Briefing Paper on RDM Technical Infrastructure...Archive Data Storage and Digital Preservation Many...
Transcript of Briefing Paper on RDM Technical Infrastructure...Archive Data Storage and Digital Preservation Many...
University Library.
Report to the University of Sheffield Research Data Management Service Delivery Group
Briefing Paper on RDM Technical Infrastructure
Date: 05/11/2014
Author: John A. Lewis
Briefing Paper on RDM Technical Infrastructure
The provision of a technical infrastructure for RDM is intended to satisfy the researchers’ RDM needs
and to make the work of the researcher and institution easier. An appropriately designed technical
infrastructure will help researchers to achieve good research practice simply by utilising the facilities
(without thinking about RDM), to fulfil their obligations to the institution and funders without extra
work, and to have all processes involved work together seamlessly.
The Research Data Life-cycle
This is a means of visualising the flow of research data and the processes involved, during a generic
research project (see fig. 1). At various points during the Research Data Lifecycle, provision of
appropriate technical infrastructure may greatly benefit researchers’ workflows:-
1. Research Planning
It is widely accepted that RDM represents good research practice, and as such the creation of a Data
Management Plan (DMP) offers the researcher an opportunity to determine the most appropriate
data management procedures to apply during and after a research project. Creating a DMP will help
the researcher avoid errors, particularly research data loss disasters, and time-consuming
retrospective data management. A DMP will benefit the overall planning of the research project.

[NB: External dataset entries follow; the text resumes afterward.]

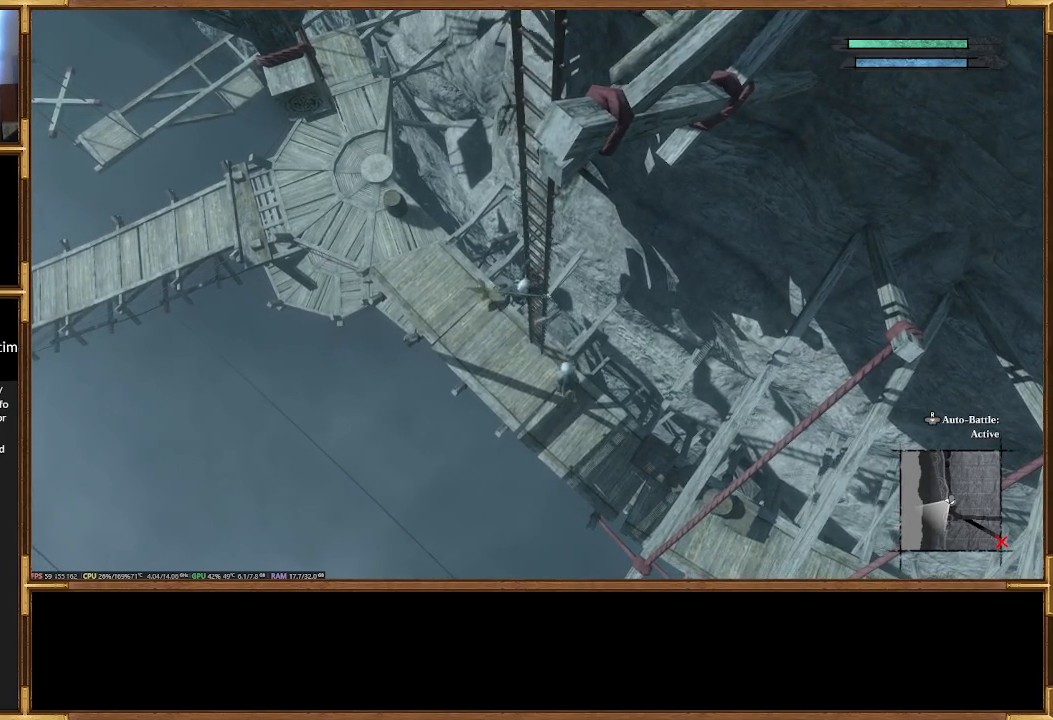
{"buttons": ["R2"], "events": []}
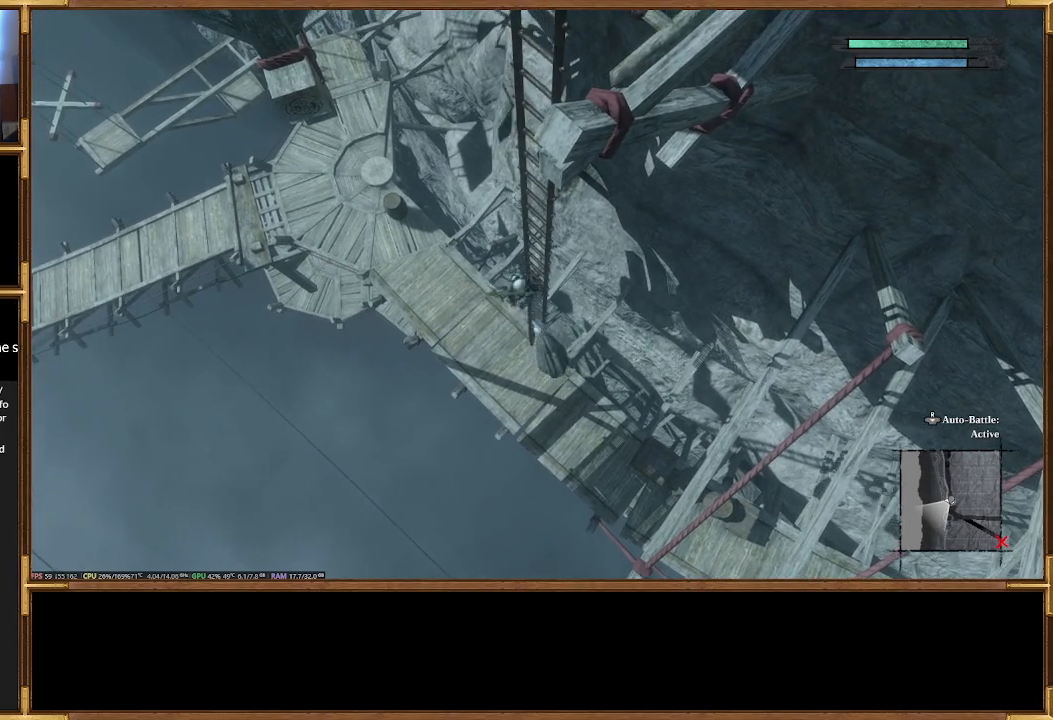
{"buttons": ["R2"], "events": []}
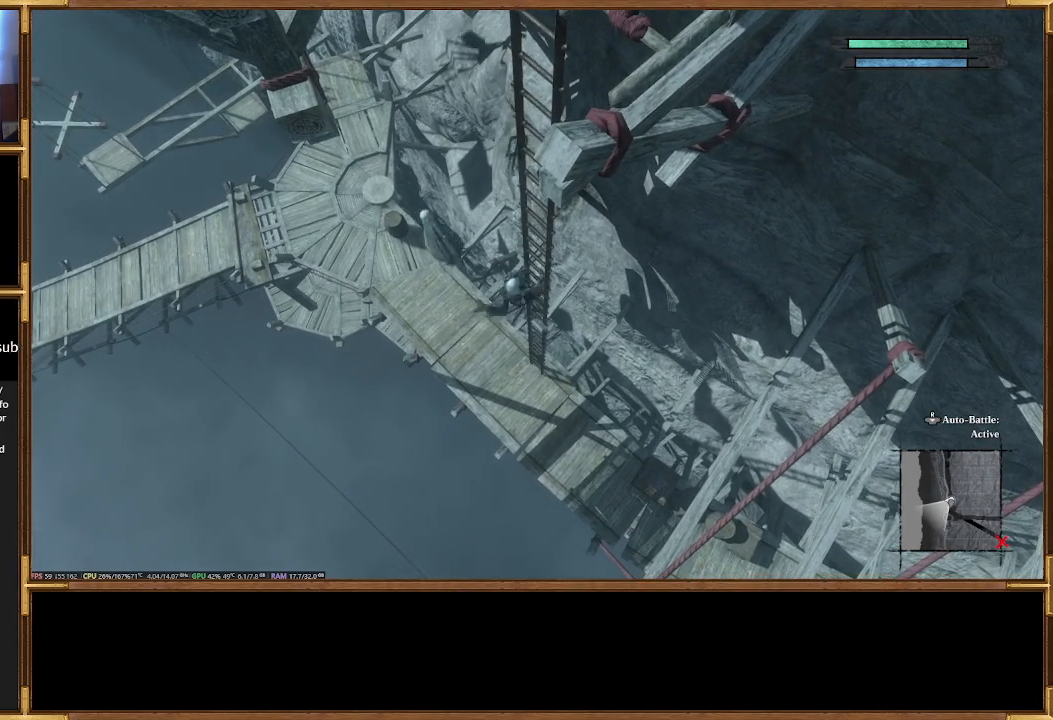
{"buttons": ["R2"], "events": []}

2. Active Research Data Management
‘Active’ or ‘live’, data are the research data created or collected, and processed or derived during the
active phase of the research project. Once underway, a research project will collect or create raw
data, which, during the project, will usually be processed to create derived or processed data. There
may be many different iterations of processing, resulting in many sets of derived data, and,
eventually a set of ‘results’ data selected as the basis of the research publication(s) output by the
project. All these sets of data can be considered active data, which will need to be quickly accessible,
and easily shared between collaborators, involving stringent security arrangements.
3. Data Documentation
In order to identify, organise, find and retrieve active data, appropriate documentation is essential.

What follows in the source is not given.